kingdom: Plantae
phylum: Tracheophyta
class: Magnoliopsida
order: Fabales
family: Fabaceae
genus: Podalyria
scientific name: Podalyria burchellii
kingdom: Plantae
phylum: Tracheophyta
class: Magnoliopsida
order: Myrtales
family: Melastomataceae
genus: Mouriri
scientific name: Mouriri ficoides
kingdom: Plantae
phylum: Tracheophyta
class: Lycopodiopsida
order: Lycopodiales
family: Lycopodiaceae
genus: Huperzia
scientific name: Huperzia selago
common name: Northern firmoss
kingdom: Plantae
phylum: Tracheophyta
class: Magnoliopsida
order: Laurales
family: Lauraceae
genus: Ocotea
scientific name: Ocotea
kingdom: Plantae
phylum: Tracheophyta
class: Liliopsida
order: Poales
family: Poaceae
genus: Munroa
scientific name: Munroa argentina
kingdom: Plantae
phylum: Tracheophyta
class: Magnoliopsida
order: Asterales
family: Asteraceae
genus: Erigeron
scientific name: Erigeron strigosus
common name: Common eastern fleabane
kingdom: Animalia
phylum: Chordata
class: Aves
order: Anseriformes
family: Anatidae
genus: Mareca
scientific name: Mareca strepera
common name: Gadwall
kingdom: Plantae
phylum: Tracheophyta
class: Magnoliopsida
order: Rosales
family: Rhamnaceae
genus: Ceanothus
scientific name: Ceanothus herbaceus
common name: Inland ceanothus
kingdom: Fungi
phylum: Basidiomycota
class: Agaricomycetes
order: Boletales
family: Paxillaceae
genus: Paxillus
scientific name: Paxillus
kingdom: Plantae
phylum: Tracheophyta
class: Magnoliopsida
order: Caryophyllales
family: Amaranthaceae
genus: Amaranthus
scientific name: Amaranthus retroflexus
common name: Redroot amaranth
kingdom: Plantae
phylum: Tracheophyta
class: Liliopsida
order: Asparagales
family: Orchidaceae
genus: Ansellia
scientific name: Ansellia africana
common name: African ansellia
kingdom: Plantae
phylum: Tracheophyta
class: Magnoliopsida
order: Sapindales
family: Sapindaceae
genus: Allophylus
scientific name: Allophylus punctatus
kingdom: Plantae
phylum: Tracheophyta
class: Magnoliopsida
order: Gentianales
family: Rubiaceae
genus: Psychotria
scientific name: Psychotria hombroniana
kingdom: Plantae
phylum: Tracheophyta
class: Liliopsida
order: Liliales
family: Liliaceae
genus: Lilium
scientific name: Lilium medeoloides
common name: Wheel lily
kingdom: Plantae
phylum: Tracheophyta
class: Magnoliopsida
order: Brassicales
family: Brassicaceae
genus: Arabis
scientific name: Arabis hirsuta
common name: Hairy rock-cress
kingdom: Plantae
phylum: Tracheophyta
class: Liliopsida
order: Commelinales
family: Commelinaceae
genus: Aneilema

※

Exercise task → Copy the stretch of items from the start through the line containing "family: Lauraceae", swapping "scientific name" for "species" and changing nothing else.

Answer to this problem →
kingdom: Plantae
phylum: Tracheophyta
class: Magnoliopsida
order: Fabales
family: Fabaceae
genus: Podalyria
species: Podalyria burchellii
kingdom: Plantae
phylum: Tracheophyta
class: Magnoliopsida
order: Myrtales
family: Melastomataceae
genus: Mouriri
species: Mouriri ficoides
kingdom: Plantae
phylum: Tracheophyta
class: Lycopodiopsida
order: Lycopodiales
family: Lycopodiaceae
genus: Huperzia
species: Huperzia selago
common name: Northern firmoss
kingdom: Plantae
phylum: Tracheophyta
class: Magnoliopsida
order: Laurales
family: Lauraceae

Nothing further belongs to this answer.